A frequently asked question is how to connect measurement modules. You often have pressure sensors that provide two lines. Here, one line is typically connected to a 24 V DC power supply, while the other supplies the signal (4...20 mA). However, there are also pressure sensors with three lines, in which case the influence on the measurement data of the line resistance is largely compensated, provided the line resistances are the same.
What is a 2-wire circuit?
As the name suggests, a 2-wire circuit offers two lines that are connected from the measuring modules to the sensor. The output signal of a 2-wire circuit means that there is less wiring work, which means that wiring errors are less likely to occur. Furthermore, the EMC protection is significantly better, since interference can be easily filtered.
One disadvantage is that the lead resistance is fully included in the measurement result.

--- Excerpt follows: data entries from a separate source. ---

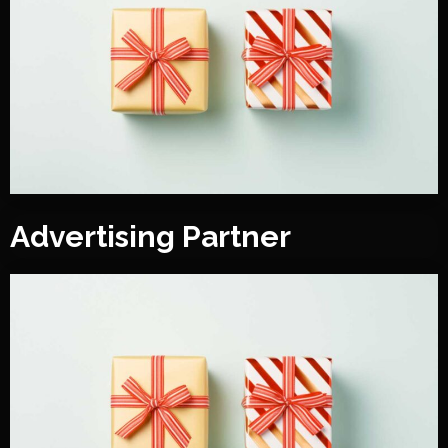
Advertising Partner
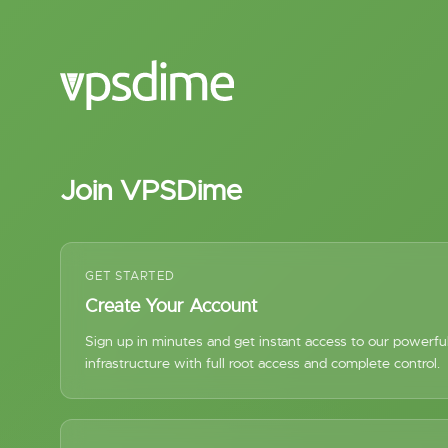
Join VPSDime
GET STARTED
Create Your Account
Sign up in minutes and get instant access to our powerf
infrastructure with full root access and complete control.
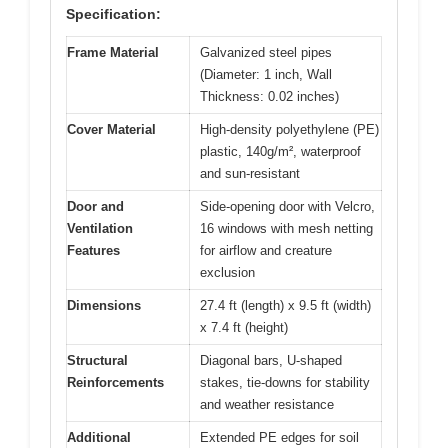
Specification:
Frame Material
Galvanized steel pipes
(Diameter: 1 inch, Wall
Thickness: 0.02 inches)
Cover Material
High-density polyethylene (PE)
plastic, 140g/m², waterproof
and sun-resistant
Door and
Side-opening door with Velcro,
Ventilation
16 windows with mesh netting
Features
for airflow and creature
exclusion
Dimensions
27.4 ft (length) x 9.5 ft (width)
x 7.4 ft (height)
Structural
Diagonal bars, U-shaped
Reinforcements
stakes, tie-downs for stability
and weather resistance
Additional
Extended PE edges for soil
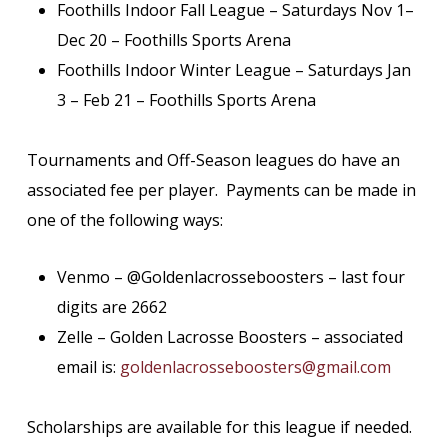
Foothills Indoor Fall League – Saturdays Nov 1–
Dec 20 – Foothills Sports Arena
Foothills Indoor Winter League – Saturdays Jan
3 – Feb 21 – Foothills Sports Arena
Tournaments and Off-Season leagues do have an
associated fee per player. Payments can be made in
one of the following ways:
Venmo – @Goldenlacrosseboosters – last four
digits are 2662
Zelle – Golden Lacrosse Boosters – associated
email is:
goldenlacrosseboosters@gmail.com
Scholarships are available for this league if needed.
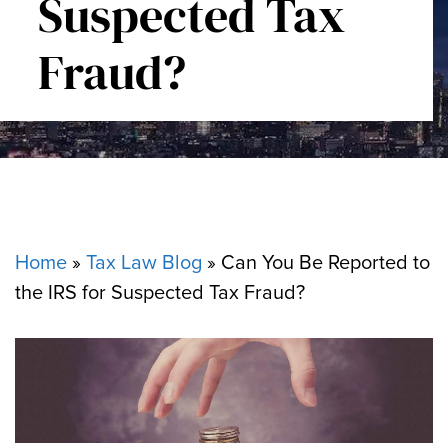
Suspected Tax
Fraud?
Home
»
Tax Law Blog
»
Can You Be Reported to
the IRS for Suspected Tax Fraud?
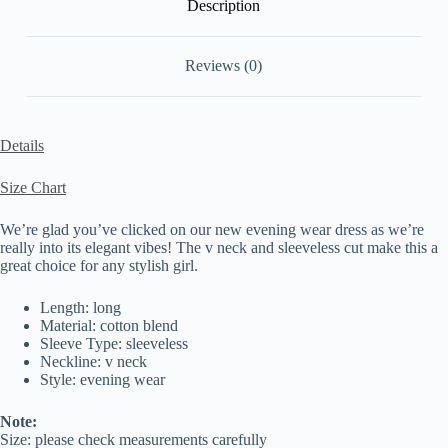
Description
Reviews (0)
Details
Size Chart
We’re glad you’ve clicked on our new evening wear dress as we’re
really into its elegant vibes! The v neck and sleeveless cut make this a
great choice for any stylish girl.
Length: long
Material: cotton blend
Sleeve Type: sleeveless
Neckline: v neck
Style: evening wear
Note:
Size: please check measurements carefully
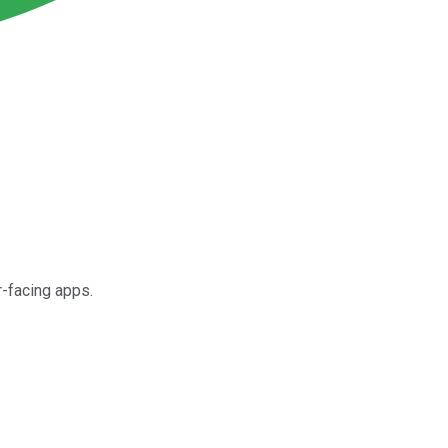
r-facing apps.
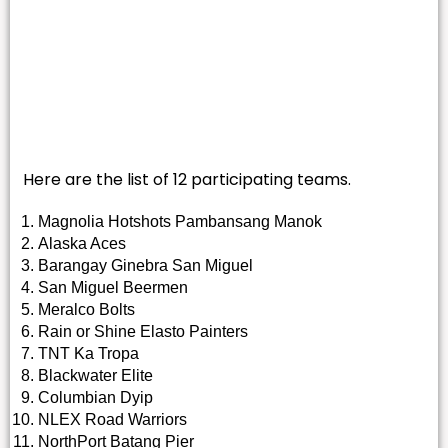
Here are the list of 12 participating teams.
Magnolia Hotshots Pambansang Manok
Alaska Aces
Barangay Ginebra San Miguel
San Miguel Beermen
Meralco Bolts
Rain or Shine Elasto Painters
TNT Ka Tropa
Blackwater Elite
Columbian Dyip
NLEX Road Warriors
NorthPort Batang Pier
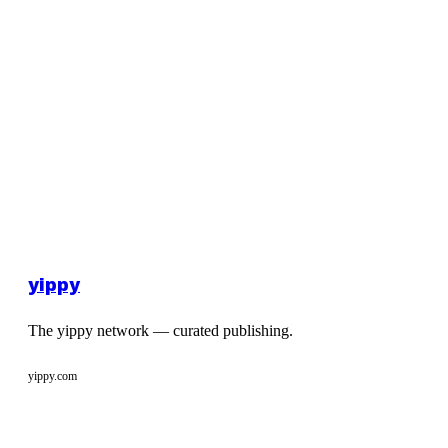
yippy
The yippy network — curated publishing.
yippy.com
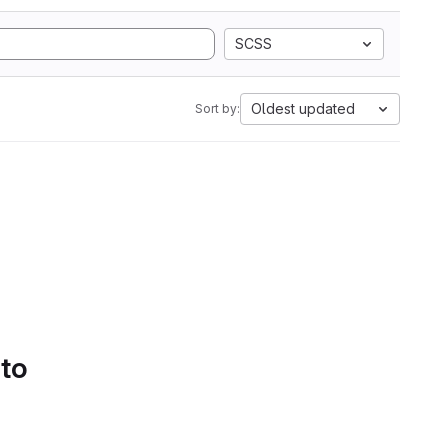
SCSS
Oldest updated
Sort by:
 to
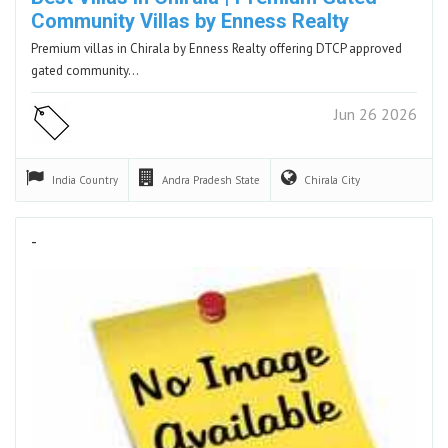
Community Villas by Enness Realty
Premium villas in Chirala by Enness Realty offering DTCP approved
gated community…
Jun 26 2026
India
Country
Andra Pradesh
State
Chirala
City
-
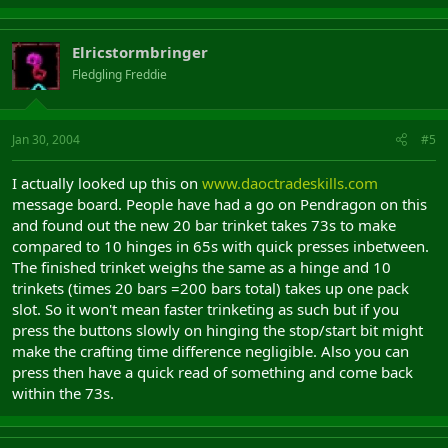
Elricstormbringer
Fledgling Freddie
Jan 30, 2004
#5
I actually looked up this on
www.daoctradeskills.com
message board. People have had a go on Pendragon on this
and found out the new 20 bar trinket takes 73s to make
compared to 10 hinges in 65s with quick presses inbetween.
The finished trinket weighs the same as a hinge and 10
trinkets (times 20 bars =200 bars total) takes up one pack
slot. So it won't mean faster trinketing as such but if you
press the buttons slowly on hinging the stop/start bit might
make the crafting time difference negligible. Also you can
press then have a quick read of something and come back
within the 73s.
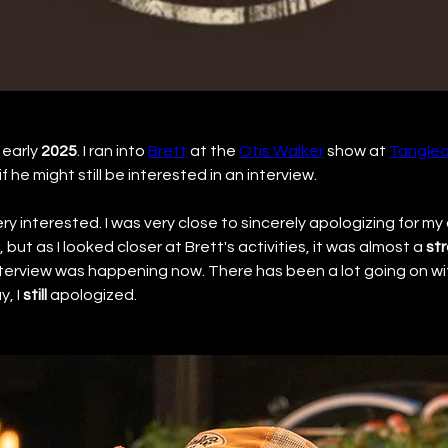
early 
2025
. I ran into 
Brett
 at the 
Otis Walker
 show at 
Tangled
f he might still be interested in an interview.
very interested. I was very close to sincerely apologizing for my
but as I looked closer at Brett's activities, it was almost a 
str
nterview was happening now. There has been a lot going on wit
, I 
still
 apologized.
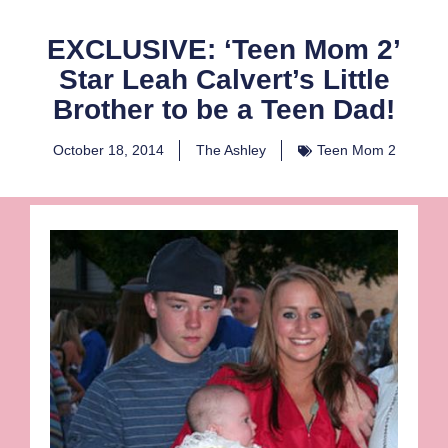
EXCLUSIVE: ‘Teen Mom 2’
Star Leah Calvert’s Little
Brother to be a Teen Dad!
October 18, 2014
The Ashley
Teen Mom 2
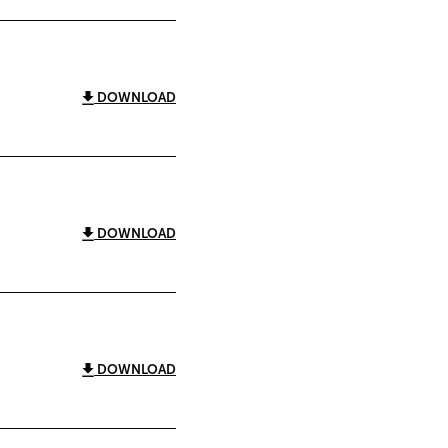
DOWNLOAD
DOWNLOAD
DOWNLOAD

If the pressure is constant, this can be compensated for by a power resistor. This means that the lead resistance value, as a fixed value, is deducted.
What is a 3-wire circuit?
The 3-wire circuit is wired like the 2-wire circuit, but with the difference that it is directly grounded at the pressure sensor. The pressure sensor can thus be operated with a higher intrinsic resistance, which means that fewer measuring errors occur. Ultimately, it is not the absolute current that flows when measuring that matters. The ratio of the internal resistance of the source to the intrinsic resistance of the pressure sensor is important.